[Element and region data]
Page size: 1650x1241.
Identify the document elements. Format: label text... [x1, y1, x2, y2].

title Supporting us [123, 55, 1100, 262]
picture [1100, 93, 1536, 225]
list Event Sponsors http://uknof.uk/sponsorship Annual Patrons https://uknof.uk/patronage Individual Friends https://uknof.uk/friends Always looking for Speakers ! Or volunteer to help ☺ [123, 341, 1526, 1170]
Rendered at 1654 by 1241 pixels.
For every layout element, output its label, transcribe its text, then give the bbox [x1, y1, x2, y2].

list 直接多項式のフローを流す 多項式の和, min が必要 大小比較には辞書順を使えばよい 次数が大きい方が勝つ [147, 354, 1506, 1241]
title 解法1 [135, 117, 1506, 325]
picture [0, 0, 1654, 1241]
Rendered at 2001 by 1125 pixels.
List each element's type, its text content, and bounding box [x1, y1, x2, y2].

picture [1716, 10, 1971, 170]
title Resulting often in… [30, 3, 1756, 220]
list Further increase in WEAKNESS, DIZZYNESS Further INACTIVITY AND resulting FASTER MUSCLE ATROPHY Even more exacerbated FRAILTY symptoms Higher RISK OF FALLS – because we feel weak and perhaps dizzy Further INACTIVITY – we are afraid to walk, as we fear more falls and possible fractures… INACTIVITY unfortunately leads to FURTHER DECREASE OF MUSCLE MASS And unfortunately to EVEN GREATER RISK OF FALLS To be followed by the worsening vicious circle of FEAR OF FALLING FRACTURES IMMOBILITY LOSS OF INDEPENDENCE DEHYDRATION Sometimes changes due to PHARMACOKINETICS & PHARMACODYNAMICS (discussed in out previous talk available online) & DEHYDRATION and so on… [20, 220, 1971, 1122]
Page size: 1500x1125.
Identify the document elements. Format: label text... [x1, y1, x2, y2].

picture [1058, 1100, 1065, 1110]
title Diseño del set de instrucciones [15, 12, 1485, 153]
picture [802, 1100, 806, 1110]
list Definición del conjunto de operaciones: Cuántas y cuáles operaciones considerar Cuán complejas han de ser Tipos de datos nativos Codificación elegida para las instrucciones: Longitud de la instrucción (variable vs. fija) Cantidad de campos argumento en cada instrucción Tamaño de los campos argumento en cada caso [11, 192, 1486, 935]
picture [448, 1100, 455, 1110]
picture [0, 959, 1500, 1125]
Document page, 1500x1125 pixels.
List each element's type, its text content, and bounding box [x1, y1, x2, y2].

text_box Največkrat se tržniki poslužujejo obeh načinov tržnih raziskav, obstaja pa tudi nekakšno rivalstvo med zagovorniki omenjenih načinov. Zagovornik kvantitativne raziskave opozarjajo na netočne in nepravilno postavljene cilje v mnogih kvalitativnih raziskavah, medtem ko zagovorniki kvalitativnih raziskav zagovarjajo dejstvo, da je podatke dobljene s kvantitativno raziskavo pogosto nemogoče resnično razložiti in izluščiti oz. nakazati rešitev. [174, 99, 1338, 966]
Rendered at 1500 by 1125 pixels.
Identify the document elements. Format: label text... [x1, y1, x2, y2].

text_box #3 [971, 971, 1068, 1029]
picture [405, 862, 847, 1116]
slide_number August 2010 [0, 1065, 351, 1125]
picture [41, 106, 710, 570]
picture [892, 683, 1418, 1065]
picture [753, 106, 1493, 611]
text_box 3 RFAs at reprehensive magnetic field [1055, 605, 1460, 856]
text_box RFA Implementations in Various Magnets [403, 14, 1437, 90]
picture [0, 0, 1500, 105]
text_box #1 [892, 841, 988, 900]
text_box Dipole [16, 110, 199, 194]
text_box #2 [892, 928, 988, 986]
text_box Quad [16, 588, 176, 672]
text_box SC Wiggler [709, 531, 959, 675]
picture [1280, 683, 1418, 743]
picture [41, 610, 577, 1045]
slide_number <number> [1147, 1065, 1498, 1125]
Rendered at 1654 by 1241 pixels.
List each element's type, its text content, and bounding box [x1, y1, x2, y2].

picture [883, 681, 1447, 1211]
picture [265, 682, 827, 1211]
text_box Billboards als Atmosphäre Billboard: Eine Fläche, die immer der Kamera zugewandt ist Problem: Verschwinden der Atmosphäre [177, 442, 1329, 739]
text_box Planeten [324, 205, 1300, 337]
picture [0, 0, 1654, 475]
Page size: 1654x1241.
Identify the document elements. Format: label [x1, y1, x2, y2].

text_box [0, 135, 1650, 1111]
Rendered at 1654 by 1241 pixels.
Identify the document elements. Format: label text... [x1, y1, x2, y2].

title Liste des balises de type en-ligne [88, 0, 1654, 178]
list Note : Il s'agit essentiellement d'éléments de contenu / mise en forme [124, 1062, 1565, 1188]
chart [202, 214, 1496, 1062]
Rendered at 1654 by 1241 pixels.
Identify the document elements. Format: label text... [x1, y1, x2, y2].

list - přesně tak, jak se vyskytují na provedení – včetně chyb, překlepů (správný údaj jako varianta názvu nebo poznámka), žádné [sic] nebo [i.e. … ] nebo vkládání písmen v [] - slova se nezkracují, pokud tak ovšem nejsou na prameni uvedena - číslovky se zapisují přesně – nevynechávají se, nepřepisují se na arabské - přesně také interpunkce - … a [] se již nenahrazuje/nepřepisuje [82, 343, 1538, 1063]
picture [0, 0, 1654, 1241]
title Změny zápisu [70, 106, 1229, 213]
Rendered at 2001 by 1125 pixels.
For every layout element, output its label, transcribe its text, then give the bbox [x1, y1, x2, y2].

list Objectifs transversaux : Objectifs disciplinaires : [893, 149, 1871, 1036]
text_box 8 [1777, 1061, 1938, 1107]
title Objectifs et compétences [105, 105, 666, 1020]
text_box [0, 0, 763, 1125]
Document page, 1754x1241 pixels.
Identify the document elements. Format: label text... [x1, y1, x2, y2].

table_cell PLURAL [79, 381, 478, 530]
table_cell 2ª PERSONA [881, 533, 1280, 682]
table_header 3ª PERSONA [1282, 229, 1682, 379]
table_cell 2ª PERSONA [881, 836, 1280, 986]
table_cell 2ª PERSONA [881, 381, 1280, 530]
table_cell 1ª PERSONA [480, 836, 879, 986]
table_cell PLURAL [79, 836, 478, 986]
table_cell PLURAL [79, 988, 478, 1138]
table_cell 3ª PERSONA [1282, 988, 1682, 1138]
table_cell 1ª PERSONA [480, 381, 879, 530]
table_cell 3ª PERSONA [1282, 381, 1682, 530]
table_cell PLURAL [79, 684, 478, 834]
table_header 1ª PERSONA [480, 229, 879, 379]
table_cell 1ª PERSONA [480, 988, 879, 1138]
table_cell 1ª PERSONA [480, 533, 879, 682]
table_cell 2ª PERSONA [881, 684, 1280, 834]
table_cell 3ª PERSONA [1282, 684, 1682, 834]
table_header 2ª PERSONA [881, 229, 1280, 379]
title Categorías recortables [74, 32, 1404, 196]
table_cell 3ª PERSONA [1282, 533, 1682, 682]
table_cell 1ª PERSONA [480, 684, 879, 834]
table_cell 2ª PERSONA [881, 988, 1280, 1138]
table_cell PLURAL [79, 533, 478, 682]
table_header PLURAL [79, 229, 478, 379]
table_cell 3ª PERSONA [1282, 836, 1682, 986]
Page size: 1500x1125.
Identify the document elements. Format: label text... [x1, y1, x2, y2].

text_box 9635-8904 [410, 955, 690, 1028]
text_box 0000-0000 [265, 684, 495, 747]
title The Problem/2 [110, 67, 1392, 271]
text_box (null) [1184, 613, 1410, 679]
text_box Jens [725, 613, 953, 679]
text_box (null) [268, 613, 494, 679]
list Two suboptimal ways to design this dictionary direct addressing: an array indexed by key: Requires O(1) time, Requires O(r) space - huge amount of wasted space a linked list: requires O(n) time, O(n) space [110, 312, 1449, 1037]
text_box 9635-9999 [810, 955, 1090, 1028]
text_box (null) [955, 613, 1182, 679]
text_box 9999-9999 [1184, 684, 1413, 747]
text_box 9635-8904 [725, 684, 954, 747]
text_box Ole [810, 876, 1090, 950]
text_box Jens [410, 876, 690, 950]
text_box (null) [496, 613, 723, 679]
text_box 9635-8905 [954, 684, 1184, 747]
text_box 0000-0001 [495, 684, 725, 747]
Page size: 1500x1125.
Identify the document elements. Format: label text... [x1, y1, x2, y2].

**WHAT NEEDS TO BE DONE:**
Please copy the data above word for word, from its first line down through the line containing "picture [1100, 93, 1536, 225]", with both ends included.

**THE COMPLETED TASK:**
Page size: 1650x1241.
Identify the document elements. Format: label text... [x1, y1, x2, y2].

title Supporting us [123, 55, 1100, 262]
picture [1100, 93, 1536, 225]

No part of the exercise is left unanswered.